Moonwalk: la flessibilità che vorrei

Beh che dire? La flessibilità al liceo Gioia per alcuni studenti non è mai stata così insolita. Alcuni studenti del liceo invece di trovarsi dietro i banchi di scuola si sono ritrovati dentro enormi tute bianche e caschi tondi da astronauta.

La classe di fisica composta di una decina di studenti si è ritrovata in viaggio su un pullman diretto all’aereoporto di Linate, da qui gli studenti hanno volato sino in Florida dove sono stati condotti al Kennedy Space Center , dove sono stati preparati per il lancio lunare sul nuovo razzo creato dalla Nasa.

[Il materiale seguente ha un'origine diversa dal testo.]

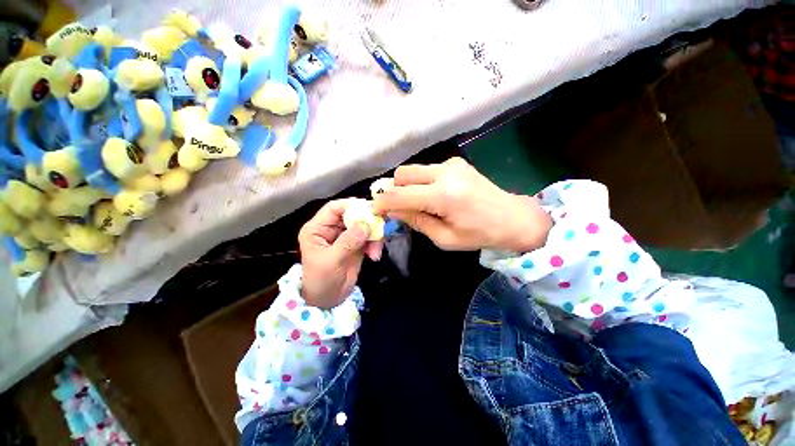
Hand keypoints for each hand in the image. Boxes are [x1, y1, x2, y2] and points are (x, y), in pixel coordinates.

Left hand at [299, 200, 383, 307]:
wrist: (328, 300)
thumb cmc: (321, 281)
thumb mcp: (331, 261)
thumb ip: (347, 242)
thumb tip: (365, 225)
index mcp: (318, 228)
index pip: (334, 208)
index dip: (350, 205)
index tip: (368, 210)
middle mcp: (332, 229)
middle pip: (352, 215)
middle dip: (367, 222)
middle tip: (378, 230)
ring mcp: (346, 236)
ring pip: (364, 225)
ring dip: (373, 236)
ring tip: (375, 252)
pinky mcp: (357, 244)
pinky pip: (369, 237)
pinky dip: (375, 243)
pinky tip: (374, 256)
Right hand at [373, 157, 551, 251]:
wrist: (512, 217)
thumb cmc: (479, 234)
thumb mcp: (444, 238)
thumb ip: (416, 221)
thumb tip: (393, 210)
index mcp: (443, 196)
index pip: (400, 195)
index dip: (383, 202)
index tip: (374, 209)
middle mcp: (445, 173)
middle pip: (403, 173)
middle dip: (394, 190)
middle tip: (398, 207)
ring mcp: (451, 164)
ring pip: (413, 170)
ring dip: (408, 186)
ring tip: (418, 203)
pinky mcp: (456, 162)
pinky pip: (427, 170)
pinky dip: (421, 182)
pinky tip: (433, 195)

5,4,3,2,1 decollo . Il razzo viene lanciato, dopo circa una decina di minuti gli studenti scorgono già fuori dagli oblò il nero sconfinato dello spazio. Tutti restano meravigliati e nessuno riesce a staccare il naso dai vetri spessi del nuovo Apollo. Il viaggio dura un giorno e mezzo poi finalmente i ragazzi scorgono il satellite argenteo chiamato più comunemente Luna.

Gli studenti raccontano l’ansia che hanno provato durante l’atterraggio , ma poi sorridono tutti nel raccontare il loro primo passo sulla Luna. La prima loro “passeggiata” sulla Luna la descrivono difficile a causa delle tute che non solo impedivano i movimenti , ma alle quali anche dovevano stare molto attenti perchè erano piuttosto fragili , di sicuro nonostante questo è stata la camminata più leggera e spettacolare della loro vita.

Il mercoledì questi ragazzi erano già tutti a casa e la mattina seguente si sono alzati e sono andati a scuola come tutte le altre mattine.